Come nell’ascoltare una lezione sentita e risentita, Akari poggiò la testa contro la porta di carta accostata, a occhi chiusi. Come immaginava, la situazione dell’alternarsi di vita e morte non era ancora cambiata rispetto a quando aveva lasciato i Gatti.
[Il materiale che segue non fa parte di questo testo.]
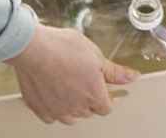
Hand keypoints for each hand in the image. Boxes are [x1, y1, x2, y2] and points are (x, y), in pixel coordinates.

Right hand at [5, 23, 137, 124]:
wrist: (34, 49)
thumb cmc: (63, 49)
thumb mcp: (97, 56)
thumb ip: (115, 72)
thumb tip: (131, 77)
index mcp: (94, 95)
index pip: (107, 108)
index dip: (105, 96)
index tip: (101, 86)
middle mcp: (77, 107)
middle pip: (89, 111)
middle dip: (89, 99)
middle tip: (82, 80)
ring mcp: (57, 110)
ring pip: (70, 116)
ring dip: (72, 106)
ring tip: (68, 86)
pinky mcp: (40, 109)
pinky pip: (51, 116)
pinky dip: (53, 107)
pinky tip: (53, 92)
Festeggiare l’O-bon significava ricordare le anime dei defunti, aiutare il processo che le avrebbe portate a rinascere, regolando l’equilibrio tra vita e morte. Ma dall’inizio dell’invasione demoniaca, il fiume che dava accesso alla reincarnazione si era seccato e alle anime non veniva più permesso di lasciare il mondo degli umani. Erano stati i Gatti a spiegargli la situazione, dopo tutte quelle sedute di alta meditazione nel tentativo di sbirciare nel mondo degli Spiriti. Il solo pensiero faceva in modo che il petto di Akari si stringesse in una morsa.
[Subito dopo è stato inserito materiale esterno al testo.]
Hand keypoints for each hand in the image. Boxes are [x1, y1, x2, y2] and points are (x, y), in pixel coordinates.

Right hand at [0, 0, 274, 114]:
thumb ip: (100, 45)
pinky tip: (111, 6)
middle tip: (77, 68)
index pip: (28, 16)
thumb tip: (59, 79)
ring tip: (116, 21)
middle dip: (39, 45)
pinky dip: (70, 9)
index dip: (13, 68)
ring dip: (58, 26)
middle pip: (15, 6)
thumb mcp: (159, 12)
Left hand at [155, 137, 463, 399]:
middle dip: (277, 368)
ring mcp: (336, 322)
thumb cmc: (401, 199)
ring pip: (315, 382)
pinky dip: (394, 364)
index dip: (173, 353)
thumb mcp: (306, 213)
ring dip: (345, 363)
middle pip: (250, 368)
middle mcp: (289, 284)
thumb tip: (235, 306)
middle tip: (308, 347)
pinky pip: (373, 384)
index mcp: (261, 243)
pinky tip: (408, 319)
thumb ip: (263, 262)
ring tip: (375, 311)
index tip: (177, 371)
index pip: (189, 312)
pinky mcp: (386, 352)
«Forse dovrei seguirvi al Kamidori quando vi ritirerete lì per l’inverno?» Suggerì Asuka, con parole attente e rispettose. «Potrei continuare a studiare per l’ Onmyōdō mentre Hajime prosegue l’addestramento da Guardiano».
La nobile Chieko scosse la testa:
«Vorrei rimanessi a Setsukyo, stai al fianco di tuo fratello. Siamo rimasti in pochi, a comprendere i comportamenti degli spiriti… E in caso di un attacco dell’Orda, il santuario della zona sarebbe il primo ad essere spazzato via. Per ora la città è sicura…»
«Pensate davvero che potrebbero arrivare fino a qui, nonostante la vostra protezione?».
La nobile Chieko rimase in silenzio per un lungo momento, poi riprese:
«Tutto è possibile. Gli spiriti dei defunti non trovano liberazione, rimangono intrappolati tra i vivi sotto forma di Spettri, e l’influenza del sangue li tramuta lentamente in demoni. Le truppe dei grandi Generali Oni crescono di giorno in giorno, e noi diventiamo sempre di meno, sempre più deboli…»
Akari chiuse con forza la porta scorrevole che dava accesso al cortile, soffocando la voce delle due donne. Yasha sollevò il muso, allarmata, come faceva ogni volta che percepiva del disagio emotivo nei movimenti del suo compagno: e di fatti, Akari di colpo si sentiva afferrato da una rabbia irrequieta.
Mentre lui giocava a fare la guardia del corpo, Ryuunosuke, Mei e Hikaru, e i loro genitori, erano lì da qualche parte. Vagavano per il mondo, forse come spettri consumati e irriconoscibili, forse come demoni tra le mani insanguinate di qualsiasi maledetto Generale Oni avesse avuto modo di avvicinarsi alle loro anime.
Li cercava da dieci anni, e la sua ricerca non aveva ancora dato alcun frutto. La prima traccia avesse mai intercettato, in quegli anni, si celava tra le note vibrate della musica di Kyōka. Eppure, il musicista non gli aveva ancora dato modo di capire come quegli indizi avrebbero potuto aiutarlo. Yasha, guaendo piano, gli leccò le nocche sbiancate. Akari respirò profondamente, attese, ingoiò l’impazienza che sentiva: fin troppe persone erano morte, in passato, a causa della sua incapacità di gestire la rabbia. E la paura.